"""

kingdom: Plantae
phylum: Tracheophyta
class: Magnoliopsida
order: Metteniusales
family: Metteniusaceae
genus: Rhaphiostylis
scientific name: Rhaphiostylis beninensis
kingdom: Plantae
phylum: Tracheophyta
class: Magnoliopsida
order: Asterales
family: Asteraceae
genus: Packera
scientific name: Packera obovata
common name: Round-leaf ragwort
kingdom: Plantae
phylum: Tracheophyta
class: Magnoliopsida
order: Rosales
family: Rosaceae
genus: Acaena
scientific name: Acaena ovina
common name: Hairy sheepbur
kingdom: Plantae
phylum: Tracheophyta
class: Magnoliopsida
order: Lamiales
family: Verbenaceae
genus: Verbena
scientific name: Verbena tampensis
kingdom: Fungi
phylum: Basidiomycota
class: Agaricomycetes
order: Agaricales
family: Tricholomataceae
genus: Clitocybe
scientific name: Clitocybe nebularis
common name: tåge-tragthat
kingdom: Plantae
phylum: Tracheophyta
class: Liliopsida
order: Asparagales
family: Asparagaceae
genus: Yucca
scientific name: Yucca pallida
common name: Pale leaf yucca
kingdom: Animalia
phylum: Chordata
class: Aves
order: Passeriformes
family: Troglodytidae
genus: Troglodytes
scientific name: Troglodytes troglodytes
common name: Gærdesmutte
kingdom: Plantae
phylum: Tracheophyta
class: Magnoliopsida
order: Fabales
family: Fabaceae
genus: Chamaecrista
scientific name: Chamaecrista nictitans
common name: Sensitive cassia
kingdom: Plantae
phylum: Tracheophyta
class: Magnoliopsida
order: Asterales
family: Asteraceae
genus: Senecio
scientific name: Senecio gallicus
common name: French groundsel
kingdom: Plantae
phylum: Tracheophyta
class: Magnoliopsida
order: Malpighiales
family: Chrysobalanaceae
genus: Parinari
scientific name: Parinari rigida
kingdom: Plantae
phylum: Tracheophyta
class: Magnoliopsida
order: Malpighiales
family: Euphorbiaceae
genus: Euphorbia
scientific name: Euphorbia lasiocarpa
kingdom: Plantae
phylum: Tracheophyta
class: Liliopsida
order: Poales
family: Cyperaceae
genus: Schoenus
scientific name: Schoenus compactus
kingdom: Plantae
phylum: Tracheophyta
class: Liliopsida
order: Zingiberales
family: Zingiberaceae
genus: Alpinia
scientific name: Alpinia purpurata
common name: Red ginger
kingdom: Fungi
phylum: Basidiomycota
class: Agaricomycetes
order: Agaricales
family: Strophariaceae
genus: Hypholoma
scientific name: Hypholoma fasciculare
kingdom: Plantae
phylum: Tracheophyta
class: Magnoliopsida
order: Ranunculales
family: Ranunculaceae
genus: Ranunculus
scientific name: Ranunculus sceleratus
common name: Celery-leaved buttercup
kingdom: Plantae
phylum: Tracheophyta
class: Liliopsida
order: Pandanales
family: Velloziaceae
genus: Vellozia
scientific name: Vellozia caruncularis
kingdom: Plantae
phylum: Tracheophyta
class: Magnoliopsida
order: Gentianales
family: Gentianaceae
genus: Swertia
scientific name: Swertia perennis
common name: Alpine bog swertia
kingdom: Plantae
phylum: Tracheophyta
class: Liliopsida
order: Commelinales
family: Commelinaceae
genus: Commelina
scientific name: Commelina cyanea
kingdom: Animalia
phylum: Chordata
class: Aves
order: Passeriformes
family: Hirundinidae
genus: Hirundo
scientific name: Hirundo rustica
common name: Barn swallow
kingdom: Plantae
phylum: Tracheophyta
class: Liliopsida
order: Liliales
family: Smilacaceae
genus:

"""

Repeat every one of the lines above, word for word and in the same order.

* **SOLUTION TO THIS PROBLEM**:
kingdom: Plantae
phylum: Tracheophyta
class: Magnoliopsida
order: Metteniusales
family: Metteniusaceae
genus: Rhaphiostylis
scientific name: Rhaphiostylis beninensis
kingdom: Plantae
phylum: Tracheophyta
class: Magnoliopsida
order: Asterales
family: Asteraceae
genus: Packera
scientific name: Packera obovata
common name: Round-leaf ragwort
kingdom: Plantae
phylum: Tracheophyta
class: Magnoliopsida
order: Rosales
family: Rosaceae
genus: Acaena
scientific name: Acaena ovina
common name: Hairy sheepbur
kingdom: Plantae
phylum: Tracheophyta
class: Magnoliopsida
order: Lamiales
family: Verbenaceae
genus: Verbena
scientific name: Verbena tampensis
kingdom: Fungi
phylum: Basidiomycota
class: Agaricomycetes
order: Agaricales
family: Tricholomataceae
genus: Clitocybe
scientific name: Clitocybe nebularis
common name: tåge-tragthat
kingdom: Plantae
phylum: Tracheophyta
class: Liliopsida
order: Asparagales
family: Asparagaceae
genus: Yucca
scientific name: Yucca pallida
common name: Pale leaf yucca
kingdom: Animalia
phylum: Chordata
class: Aves
order: Passeriformes
family: Troglodytidae
genus: Troglodytes
scientific name: Troglodytes troglodytes
common name: Gærdesmutte
kingdom: Plantae
phylum: Tracheophyta
class: Magnoliopsida
order: Fabales
family: Fabaceae
genus: Chamaecrista
scientific name: Chamaecrista nictitans
common name: Sensitive cassia
kingdom: Plantae
phylum: Tracheophyta
class: Magnoliopsida
order: Asterales
family: Asteraceae
genus: Senecio
scientific name: Senecio gallicus
common name: French groundsel
kingdom: Plantae
phylum: Tracheophyta
class: Magnoliopsida
order: Malpighiales
family: Chrysobalanaceae
genus: Parinari
scientific name: Parinari rigida
kingdom: Plantae
phylum: Tracheophyta
class: Magnoliopsida
order: Malpighiales
family: Euphorbiaceae
genus: Euphorbia
scientific name: Euphorbia lasiocarpa
kingdom: Plantae
phylum: Tracheophyta
class: Liliopsida
order: Poales
family: Cyperaceae
genus: Schoenus
scientific name: Schoenus compactus
kingdom: Plantae
phylum: Tracheophyta
class: Liliopsida
order: Zingiberales
family: Zingiberaceae
genus: Alpinia
scientific name: Alpinia purpurata
common name: Red ginger
kingdom: Fungi
phylum: Basidiomycota
class: Agaricomycetes
order: Agaricales
family: Strophariaceae
genus: Hypholoma
scientific name: Hypholoma fasciculare
kingdom: Plantae
phylum: Tracheophyta
class: Magnoliopsida
order: Ranunculales
family: Ranunculaceae
genus: Ranunculus
scientific name: Ranunculus sceleratus
common name: Celery-leaved buttercup
kingdom: Plantae
phylum: Tracheophyta
class: Liliopsida
order: Pandanales
family: Velloziaceae
genus: Vellozia
scientific name: Vellozia caruncularis
kingdom: Plantae
phylum: Tracheophyta
class: Magnoliopsida
order: Gentianales
family: Gentianaceae
genus: Swertia
scientific name: Swertia perennis
common name: Alpine bog swertia
kingdom: Plantae
phylum: Tracheophyta
class: Liliopsida
order: Commelinales
family: Commelinaceae
genus: Commelina
scientific name: Commelina cyanea
kingdom: Animalia
phylum: Chordata
class: Aves
order: Passeriformes
family: Hirundinidae
genus: Hirundo
scientific name: Hirundo rustica
common name: Barn swallow
kingdom: Plantae
phylum: Tracheophyta
class: Liliopsida
order: Liliales
family: Smilacaceae
genus:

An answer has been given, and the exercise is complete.